ASSIGNED TASK | Nothing in the listing may change. Repeat all of it.

MATERIAL FOR THIS EXERCISE |
——

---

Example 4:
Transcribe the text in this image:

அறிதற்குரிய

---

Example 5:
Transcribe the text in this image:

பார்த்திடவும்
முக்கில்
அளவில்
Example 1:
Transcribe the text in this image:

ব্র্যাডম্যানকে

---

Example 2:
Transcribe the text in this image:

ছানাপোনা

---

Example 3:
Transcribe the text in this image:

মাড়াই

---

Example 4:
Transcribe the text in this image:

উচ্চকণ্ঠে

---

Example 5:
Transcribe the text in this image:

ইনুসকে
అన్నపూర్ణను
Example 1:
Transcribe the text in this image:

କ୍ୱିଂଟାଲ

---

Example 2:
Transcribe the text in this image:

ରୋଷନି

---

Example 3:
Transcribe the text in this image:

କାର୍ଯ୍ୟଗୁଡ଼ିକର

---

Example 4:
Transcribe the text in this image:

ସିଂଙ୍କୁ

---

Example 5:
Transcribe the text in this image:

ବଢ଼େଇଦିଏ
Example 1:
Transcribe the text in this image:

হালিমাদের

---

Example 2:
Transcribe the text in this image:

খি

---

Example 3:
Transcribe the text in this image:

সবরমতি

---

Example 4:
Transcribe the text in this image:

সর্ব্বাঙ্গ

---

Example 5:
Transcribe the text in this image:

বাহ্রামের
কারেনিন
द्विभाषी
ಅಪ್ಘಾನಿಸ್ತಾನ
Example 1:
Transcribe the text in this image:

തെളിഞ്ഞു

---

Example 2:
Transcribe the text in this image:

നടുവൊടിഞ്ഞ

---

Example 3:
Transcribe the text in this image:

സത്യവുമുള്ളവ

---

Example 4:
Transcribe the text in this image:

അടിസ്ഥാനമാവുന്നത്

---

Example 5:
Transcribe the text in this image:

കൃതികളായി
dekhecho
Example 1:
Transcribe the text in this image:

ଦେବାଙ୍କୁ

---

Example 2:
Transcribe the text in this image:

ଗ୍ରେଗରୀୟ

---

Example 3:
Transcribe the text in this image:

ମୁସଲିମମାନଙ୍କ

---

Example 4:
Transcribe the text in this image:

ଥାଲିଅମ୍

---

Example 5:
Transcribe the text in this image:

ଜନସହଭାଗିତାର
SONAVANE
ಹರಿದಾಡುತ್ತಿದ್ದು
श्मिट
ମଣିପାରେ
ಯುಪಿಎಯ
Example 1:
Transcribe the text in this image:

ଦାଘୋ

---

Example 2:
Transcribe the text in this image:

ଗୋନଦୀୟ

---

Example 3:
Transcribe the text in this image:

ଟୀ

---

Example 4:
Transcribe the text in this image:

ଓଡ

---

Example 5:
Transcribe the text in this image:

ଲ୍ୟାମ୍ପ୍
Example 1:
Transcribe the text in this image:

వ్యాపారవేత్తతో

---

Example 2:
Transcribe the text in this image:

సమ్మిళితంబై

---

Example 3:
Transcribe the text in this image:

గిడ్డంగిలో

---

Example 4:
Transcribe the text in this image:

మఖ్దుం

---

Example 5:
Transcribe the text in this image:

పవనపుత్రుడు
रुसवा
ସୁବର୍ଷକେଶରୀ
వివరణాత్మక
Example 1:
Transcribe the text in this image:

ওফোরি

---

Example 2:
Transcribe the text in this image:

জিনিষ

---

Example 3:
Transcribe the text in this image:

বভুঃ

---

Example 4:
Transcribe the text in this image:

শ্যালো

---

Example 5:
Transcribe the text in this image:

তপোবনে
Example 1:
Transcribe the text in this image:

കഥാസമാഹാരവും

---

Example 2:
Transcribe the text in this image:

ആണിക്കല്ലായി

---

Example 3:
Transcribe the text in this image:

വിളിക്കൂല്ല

——

RESPONSE BELOW |
---

Example 4:
Transcribe the text in this image:

அறிதற்குரிய

---

Example 5:
Transcribe the text in this image:

பார்த்திடவும்
முக்கில்
அளவில்
Example 1:
Transcribe the text in this image:

ব্র্যাডম্যানকে

---

Example 2:
Transcribe the text in this image:

ছানাপোনা

---

Example 3:
Transcribe the text in this image:

মাড়াই

---

Example 4:
Transcribe the text in this image:

উচ্চকণ্ঠে

---

Example 5:
Transcribe the text in this image:

ইনুসকে
అన్నపూర్ణను
Example 1:
Transcribe the text in this image:

କ୍ୱିଂଟାଲ

---

Example 2:
Transcribe the text in this image:

ରୋଷନି

---

Example 3:
Transcribe the text in this image:

କାର୍ଯ୍ୟଗୁଡ଼ିକର

---

Example 4:
Transcribe the text in this image:

ସିଂଙ୍କୁ

---

Example 5:
Transcribe the text in this image:

ବଢ଼େଇଦିଏ
Example 1:
Transcribe the text in this image:

হালিমাদের

---

Example 2:
Transcribe the text in this image:

খি

---

Example 3:
Transcribe the text in this image:

সবরমতি

---

Example 4:
Transcribe the text in this image:

সর্ব্বাঙ্গ

---

Example 5:
Transcribe the text in this image:

বাহ্রামের
কারেনিন
द्विभाषी
ಅಪ್ಘಾನಿಸ್ತಾನ
Example 1:
Transcribe the text in this image:

തെളിഞ്ഞു

---

Example 2:
Transcribe the text in this image:

നടുവൊടിഞ്ഞ

---

Example 3:
Transcribe the text in this image:

സത്യവുമുള്ളവ

---

Example 4:
Transcribe the text in this image:

അടിസ്ഥാനമാവുന്നത്

---

Example 5:
Transcribe the text in this image:

കൃതികളായി
dekhecho
Example 1:
Transcribe the text in this image:

ଦେବାଙ୍କୁ

---

Example 2:
Transcribe the text in this image:

ଗ୍ରେଗରୀୟ

---

Example 3:
Transcribe the text in this image:

ମୁସଲିମମାନଙ୍କ

---

Example 4:
Transcribe the text in this image:

ଥାଲିଅମ୍

---

Example 5:
Transcribe the text in this image:

ଜନସହଭାଗିତାର
SONAVANE
ಹರಿದಾಡುತ್ತಿದ್ದು
श्मिट
ମଣିପାରେ
ಯುಪಿಎಯ
Example 1:
Transcribe the text in this image:

ଦାଘୋ

---

Example 2:
Transcribe the text in this image:

ଗୋନଦୀୟ

---

Example 3:
Transcribe the text in this image:

ଟୀ

---

Example 4:
Transcribe the text in this image:

ଓଡ

---

Example 5:
Transcribe the text in this image:

ଲ୍ୟାମ୍ପ୍
Example 1:
Transcribe the text in this image:

వ్యాపారవేత్తతో

---

Example 2:
Transcribe the text in this image:

సమ్మిళితంబై

---

Example 3:
Transcribe the text in this image:

గిడ్డంగిలో

---

Example 4:
Transcribe the text in this image:

మఖ్దుం

---

Example 5:
Transcribe the text in this image:

పవనపుత్రుడు
रुसवा
ସୁବର୍ଷକେଶରୀ
వివరణాత్మక
Example 1:
Transcribe the text in this image:

ওফোরি

---

Example 2:
Transcribe the text in this image:

জিনিষ

---

Example 3:
Transcribe the text in this image:

বভুঃ

---

Example 4:
Transcribe the text in this image:

শ্যালো

---

Example 5:
Transcribe the text in this image:

তপোবনে
Example 1:
Transcribe the text in this image:

കഥാസമാഹാരവും

---

Example 2:
Transcribe the text in this image:

ആണിക്കല്ലായി

---

Example 3:
Transcribe the text in this image:

വിളിക്കൂല്ല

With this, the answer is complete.